What is the HQM assessment scheme?
The Home Quality Mark (HQM) is a national standard for new homes, which uses a simple 5-star rating to provide impartial information from independent experts on a new home’s design, construction quality and running costs. Our client, based in Nottingham contacted us and requested that we carry out an assessment of the indoor air quality in one of their properties for the purpose of the HQM assessment scheme.
We attended the site and our main objectives of this assessment where as follows; to measure the concentration of formaldehyde in the indoor environment, to measure the concentration of total volatile organic compounds (TVOC) in the indoor environment and finally to evaluate the site compliance against the HQM indoor air quality requirements.
Testing the air for contaminants
The property was a three storey building constructed with brick external walls and a pitched roof. On the ground floor of the property there was a kitchen, living room, utility room, toilet and a storage cupboard. On the first floor there were three bedrooms and a bathroom. The second floor consisted of a master bedroom with an en-suite bedroom. All the rooms in the property had concrete floors and plasterboard partitioning walls and ceilings.

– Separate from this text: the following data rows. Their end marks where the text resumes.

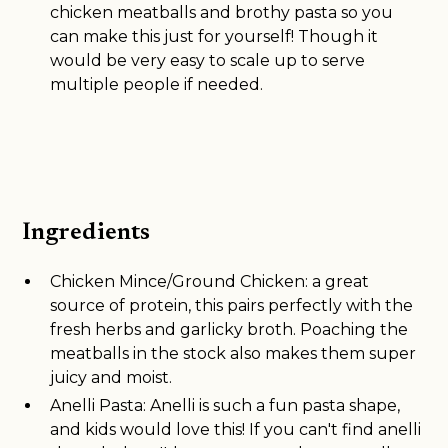
chicken meatballs and brothy pasta so you
can make this just for yourself! Though it
would be very easy to scale up to serve
multiple people if needed.
Ingredients
Chicken Mince/Ground Chicken: a great
source of protein, this pairs perfectly with the
fresh herbs and garlicky broth. Poaching the
meatballs in the stock also makes them super
juicy and moist.
Anelli Pasta: Anelli is such a fun pasta shape,
and kids would love this! If you can't find anelli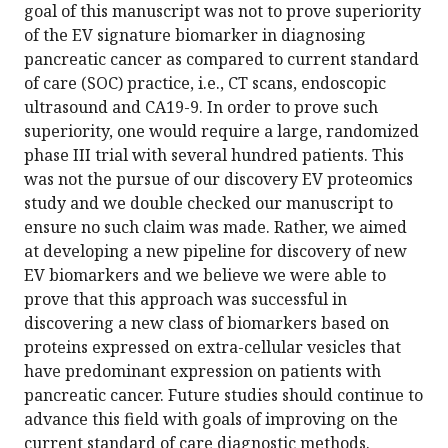
goal of this manuscript was not to prove superiority
of the EV signature biomarker in diagnosing
pancreatic cancer as compared to current standard
of care (SOC) practice, i.e., CT scans, endoscopic
ultrasound and CA19-9. In order to prove such
superiority, one would require a large, randomized
phase III trial with several hundred patients. This
was not the pursue of our discovery EV proteomics
study and we double checked our manuscript to
ensure no such claim was made. Rather, we aimed
at developing a new pipeline for discovery of new
EV biomarkers and we believe we were able to
prove that this approach was successful in
discovering a new class of biomarkers based on
proteins expressed on extra-cellular vesicles that
have predominant expression on patients with
pancreatic cancer. Future studies should continue to
advance this field with goals of improving on the
current standard of care diagnostic methods.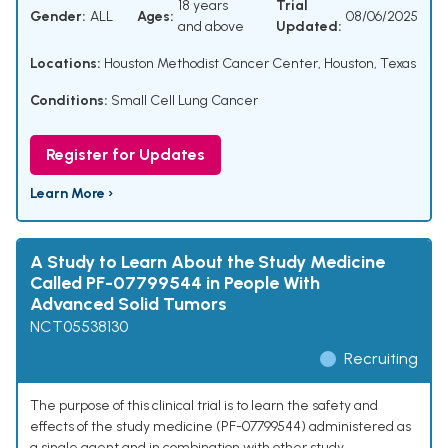
18 years
Trial
Gender:
ALL
Ages:
08/06/2025
and above
Updated:
Locations:
Houston Methodist Cancer Center, Houston, Texas
Conditions:
Small Cell Lung Cancer
Register for Updates
Learn More ›
A Study to Learn About the Study Medicine
Called PF-07799544 in People With
Advanced Solid Tumors
NCT05538130
Recruiting
The purpose of this clinical trial is to learn the safety and
effects of the study medicine (PF-07799544) administered as
a single agent and in combination with other study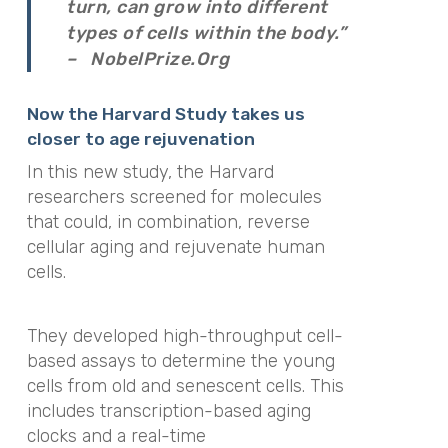
turn, can grow into different
types of cells within the body.”
– NobelPrize.Org
Now the Harvard Study takes us
closer to age rejuvenation
In this new study, the Harvard
researchers screened for molecules
that could, in combination, reverse
cellular aging and rejuvenate human
cells.
They developed high-throughput cell-
based assays to determine the young
cells from old and senescent cells. This
includes transcription-based aging
clocks and a real-time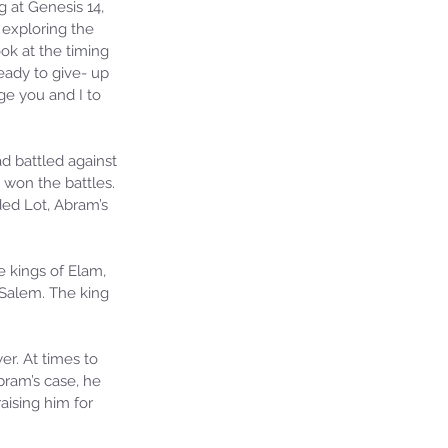
 at Genesis 14, 
 exploring the 
ok at the timing 
ready to give- up 
e you and I to 
d battled against 
on the battles. 
ed Lot, Abram’s 
 kings of Elam, 
 Salem. The king 
r. At times to 
bram’s case, he 
aising him for 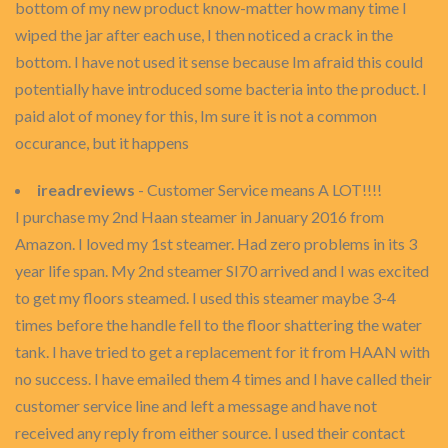
bottom of my new product know-matter how many time I
wiped the jar after each use, I then noticed a crack in the
bottom. I have not used it sense because Im afraid this could
potentially have introduced some bacteria into the product. I
paid alot of money for this, Im sure it is not a common
occurance, but it happens
ireadreviews
- Customer Service means A LOT!!!!
I purchase my 2nd Haan steamer in January 2016 from
Amazon. I loved my 1st steamer. Had zero problems in its 3
year life span. My 2nd steamer SI70 arrived and I was excited
to get my floors steamed. I used this steamer maybe 3-4
times before the handle fell to the floor shattering the water
tank. I have tried to get a replacement for it from HAAN with
no success. I have emailed them 4 times and I have called their
customer service line and left a message and have not
received any reply from either source. I used their contact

In order to conduct an assessment of the indoor air quality, our surveyor had to take samples of Volatile organic compounds and formaldehyde. In order to do this he required the use of Casella/Gillian personal samplers which were fitted with TENAX anasorb thermal absorption tubes and SKC 226-119 glass tubes.
Results of air monitoring
In order to meet the requirements for the Home quality mark assessment scheme, the concentration of formaldehyde in all habitable rooms within the property should be less or equal to 100µg/m3 averaged over 30 minutes. The concentration of total volatile organic compounds (TVOC) in all habitable rooms within the property should be less or equal to 300µg/m3 over 8 hours. No individual VOC should exceed 30µg/m3.
Air monitoring revealed that the indoor air quality in regards to the concentration of formaldehyde and volatile organic compounds does meet the requirements set out by the HQM assessment scheme. Therefore no further measures were required to reduce the concentration of indoor air contaminants.